Os brasileiros que, exilados ou por vontade própria, se colocaram a serviço dos regimes de Havana e de Pequim não se acumpliciaram com uma violência ditatorial incomparavelmente mais assassina do que aquela contra a qual agora esbravejam histericamente? Ou será que os cadáveres de cem mil cubanos, dez mil angolanos e setenta milhões de chineses, assassinados com o apoio dessa gente, pesam menos que os de algumas dezenas de terroristas brasileiros? Havana, é verdade, fica longe, Luanda fica ainda mais longe, a China então nem se fala, e o Doi-Codi fica logo ali. Mas desde quando a gravidade dos crimes é medida pela razão inversa da distância em que foram cometidos? Também é fato que os mortos de Cuba, de Angola e da China nunca foram manchete no Brasil, mas devemos acreditar, a sério, que a extensão do mal é determinada objetivamente pelo escarcéu jornalístico concedido a umas vítimas e negado a outras por simpatizantes ideológicos das primeiras?

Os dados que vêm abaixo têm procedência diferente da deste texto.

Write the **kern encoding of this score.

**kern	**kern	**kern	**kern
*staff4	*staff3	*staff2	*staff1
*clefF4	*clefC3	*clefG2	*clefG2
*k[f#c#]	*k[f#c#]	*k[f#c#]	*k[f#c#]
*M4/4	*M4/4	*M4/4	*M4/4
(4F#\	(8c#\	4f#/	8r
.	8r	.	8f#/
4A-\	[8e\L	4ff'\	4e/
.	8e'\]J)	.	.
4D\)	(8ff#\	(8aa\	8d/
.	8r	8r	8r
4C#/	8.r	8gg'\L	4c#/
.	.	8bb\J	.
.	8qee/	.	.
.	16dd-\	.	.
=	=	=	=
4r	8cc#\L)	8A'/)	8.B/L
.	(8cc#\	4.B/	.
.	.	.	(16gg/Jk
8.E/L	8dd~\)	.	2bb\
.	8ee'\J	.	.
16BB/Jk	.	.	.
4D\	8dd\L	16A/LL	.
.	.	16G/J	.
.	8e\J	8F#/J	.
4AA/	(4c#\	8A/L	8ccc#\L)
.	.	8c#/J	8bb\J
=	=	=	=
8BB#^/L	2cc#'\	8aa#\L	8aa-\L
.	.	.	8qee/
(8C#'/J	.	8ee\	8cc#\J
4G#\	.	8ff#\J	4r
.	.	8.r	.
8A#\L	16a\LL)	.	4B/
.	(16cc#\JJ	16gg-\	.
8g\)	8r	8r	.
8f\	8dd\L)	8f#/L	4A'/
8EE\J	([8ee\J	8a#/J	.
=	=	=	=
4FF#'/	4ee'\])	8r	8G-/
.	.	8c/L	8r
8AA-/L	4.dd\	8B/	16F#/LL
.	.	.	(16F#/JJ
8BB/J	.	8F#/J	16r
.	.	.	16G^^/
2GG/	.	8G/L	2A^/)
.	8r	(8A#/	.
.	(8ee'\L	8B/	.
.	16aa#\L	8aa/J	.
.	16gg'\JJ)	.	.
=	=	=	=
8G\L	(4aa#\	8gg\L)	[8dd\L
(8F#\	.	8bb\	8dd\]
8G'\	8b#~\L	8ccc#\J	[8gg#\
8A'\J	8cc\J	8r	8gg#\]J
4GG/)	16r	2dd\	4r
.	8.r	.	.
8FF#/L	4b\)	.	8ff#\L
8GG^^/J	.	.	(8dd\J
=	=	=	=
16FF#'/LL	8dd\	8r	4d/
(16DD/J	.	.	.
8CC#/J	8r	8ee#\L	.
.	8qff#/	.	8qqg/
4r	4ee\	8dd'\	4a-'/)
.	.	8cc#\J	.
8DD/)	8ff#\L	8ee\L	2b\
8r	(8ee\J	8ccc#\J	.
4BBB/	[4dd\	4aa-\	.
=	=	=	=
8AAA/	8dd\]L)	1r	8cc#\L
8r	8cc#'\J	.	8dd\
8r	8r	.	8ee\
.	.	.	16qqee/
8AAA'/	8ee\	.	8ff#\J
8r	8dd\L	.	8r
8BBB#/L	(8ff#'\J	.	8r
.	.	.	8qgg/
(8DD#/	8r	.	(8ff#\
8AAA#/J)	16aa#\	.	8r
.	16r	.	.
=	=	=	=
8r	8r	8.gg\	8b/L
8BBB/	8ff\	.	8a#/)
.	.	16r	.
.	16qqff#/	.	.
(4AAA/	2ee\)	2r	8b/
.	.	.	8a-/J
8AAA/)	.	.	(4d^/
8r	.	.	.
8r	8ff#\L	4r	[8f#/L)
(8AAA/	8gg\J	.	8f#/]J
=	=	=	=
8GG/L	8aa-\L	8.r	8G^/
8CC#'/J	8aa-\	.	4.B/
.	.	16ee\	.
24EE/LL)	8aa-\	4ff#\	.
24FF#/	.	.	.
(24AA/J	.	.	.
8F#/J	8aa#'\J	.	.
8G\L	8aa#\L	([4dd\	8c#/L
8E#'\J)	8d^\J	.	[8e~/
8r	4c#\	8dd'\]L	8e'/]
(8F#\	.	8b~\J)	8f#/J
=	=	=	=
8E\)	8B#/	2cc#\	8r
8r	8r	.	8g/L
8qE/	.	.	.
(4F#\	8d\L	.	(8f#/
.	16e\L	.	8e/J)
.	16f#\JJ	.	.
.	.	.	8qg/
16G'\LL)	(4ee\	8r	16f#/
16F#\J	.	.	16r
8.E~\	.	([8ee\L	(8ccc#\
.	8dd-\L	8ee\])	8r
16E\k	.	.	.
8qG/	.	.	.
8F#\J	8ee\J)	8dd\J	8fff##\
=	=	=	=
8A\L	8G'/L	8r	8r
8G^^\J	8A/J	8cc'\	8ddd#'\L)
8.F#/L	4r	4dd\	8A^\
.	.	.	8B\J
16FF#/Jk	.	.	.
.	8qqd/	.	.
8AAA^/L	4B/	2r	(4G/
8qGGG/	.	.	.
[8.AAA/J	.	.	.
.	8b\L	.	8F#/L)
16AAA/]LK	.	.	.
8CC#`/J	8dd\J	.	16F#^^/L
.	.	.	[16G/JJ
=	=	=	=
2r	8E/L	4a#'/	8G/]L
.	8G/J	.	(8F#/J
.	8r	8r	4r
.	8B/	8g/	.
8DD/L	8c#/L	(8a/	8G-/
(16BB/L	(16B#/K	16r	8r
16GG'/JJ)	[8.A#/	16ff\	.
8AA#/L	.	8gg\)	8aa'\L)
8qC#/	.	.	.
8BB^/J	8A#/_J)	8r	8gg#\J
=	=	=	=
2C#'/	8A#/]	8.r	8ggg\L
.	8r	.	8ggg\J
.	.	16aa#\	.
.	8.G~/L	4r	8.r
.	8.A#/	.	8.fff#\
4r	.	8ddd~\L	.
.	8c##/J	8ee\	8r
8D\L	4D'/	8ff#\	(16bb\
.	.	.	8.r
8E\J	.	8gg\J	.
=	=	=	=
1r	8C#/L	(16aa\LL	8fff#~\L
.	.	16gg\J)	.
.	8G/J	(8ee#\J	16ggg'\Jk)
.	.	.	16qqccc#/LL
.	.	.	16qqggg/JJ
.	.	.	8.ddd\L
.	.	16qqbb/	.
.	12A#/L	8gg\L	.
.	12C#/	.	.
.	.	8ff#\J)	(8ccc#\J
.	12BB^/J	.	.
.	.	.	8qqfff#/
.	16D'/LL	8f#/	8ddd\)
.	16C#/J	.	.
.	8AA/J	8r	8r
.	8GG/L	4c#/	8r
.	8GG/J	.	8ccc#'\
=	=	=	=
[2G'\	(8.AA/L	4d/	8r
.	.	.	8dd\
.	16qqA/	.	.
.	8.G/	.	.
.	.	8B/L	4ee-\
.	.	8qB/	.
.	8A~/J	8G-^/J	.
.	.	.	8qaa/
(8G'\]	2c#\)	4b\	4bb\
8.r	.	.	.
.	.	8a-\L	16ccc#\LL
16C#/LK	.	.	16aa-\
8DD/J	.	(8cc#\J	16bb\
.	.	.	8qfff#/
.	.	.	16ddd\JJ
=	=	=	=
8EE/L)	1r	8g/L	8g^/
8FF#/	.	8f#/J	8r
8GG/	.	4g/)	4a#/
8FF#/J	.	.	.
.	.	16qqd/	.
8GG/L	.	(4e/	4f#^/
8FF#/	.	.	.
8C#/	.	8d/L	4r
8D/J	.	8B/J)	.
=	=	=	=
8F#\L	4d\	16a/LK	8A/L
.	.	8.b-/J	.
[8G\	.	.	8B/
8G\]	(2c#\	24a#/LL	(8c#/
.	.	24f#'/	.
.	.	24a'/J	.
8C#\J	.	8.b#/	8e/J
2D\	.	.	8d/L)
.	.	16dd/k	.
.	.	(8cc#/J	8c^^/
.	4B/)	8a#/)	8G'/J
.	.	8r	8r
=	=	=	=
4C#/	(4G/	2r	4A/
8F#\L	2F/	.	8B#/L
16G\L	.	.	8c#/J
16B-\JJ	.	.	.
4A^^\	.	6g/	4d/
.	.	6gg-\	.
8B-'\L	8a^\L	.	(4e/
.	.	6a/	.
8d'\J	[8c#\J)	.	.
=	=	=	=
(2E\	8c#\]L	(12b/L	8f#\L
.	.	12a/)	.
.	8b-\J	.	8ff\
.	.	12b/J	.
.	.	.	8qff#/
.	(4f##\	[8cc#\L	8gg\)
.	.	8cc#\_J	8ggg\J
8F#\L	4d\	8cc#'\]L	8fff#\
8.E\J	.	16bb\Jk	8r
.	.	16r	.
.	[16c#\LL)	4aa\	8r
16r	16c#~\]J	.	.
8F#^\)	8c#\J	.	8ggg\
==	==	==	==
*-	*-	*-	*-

Essas perguntas, bem sei, não se fazem. Não são de bom tom. Mas, na dissolução geral da própria idéia das virtudes, que senso do bom-tom poderia sobreviver num país cujo presidente se gaba, veraz ou falsamente, de haver tentado estuprar um companheiro de cela, e ainda diz ter saudades do tempo em que os meninos da sua região natal faziam sexo com cabritas e jumentas, se é que faziam mesmo e não foi ele próprio quem os inventou à imagem e semelhança da sua imaginação perversa? E será preciso lembrar que essa mesma criatura, indiciada em inquérito pelo maior esquema de corrupção de que já se teve notícia nesse país, reagiu com um sorriso cínico, alegando-se protegida não pela sua inocência, que nunca existiu, mas pela lentidão da Justiça?
Será exagero, será insulto criminoso chamar de cafajeste o homem capaz de fazer essas declarações em público? E será insana conjetura suspeitar que esses e outros tantos exemplos da cafajestada oficial, copiados por milhares de incelenças, louvados em prosa e verso por uma legião de sicofantas, repassados com orgulho do alto das cátedras, transfigurados por fim em “valores culturais” e aceitos com sorrisos de complacência entre paternal e servil pelas nossas “classes dominantes”, criaram o modelo de coragem e justiça que hoje inspira os bravos agressores de anciãos?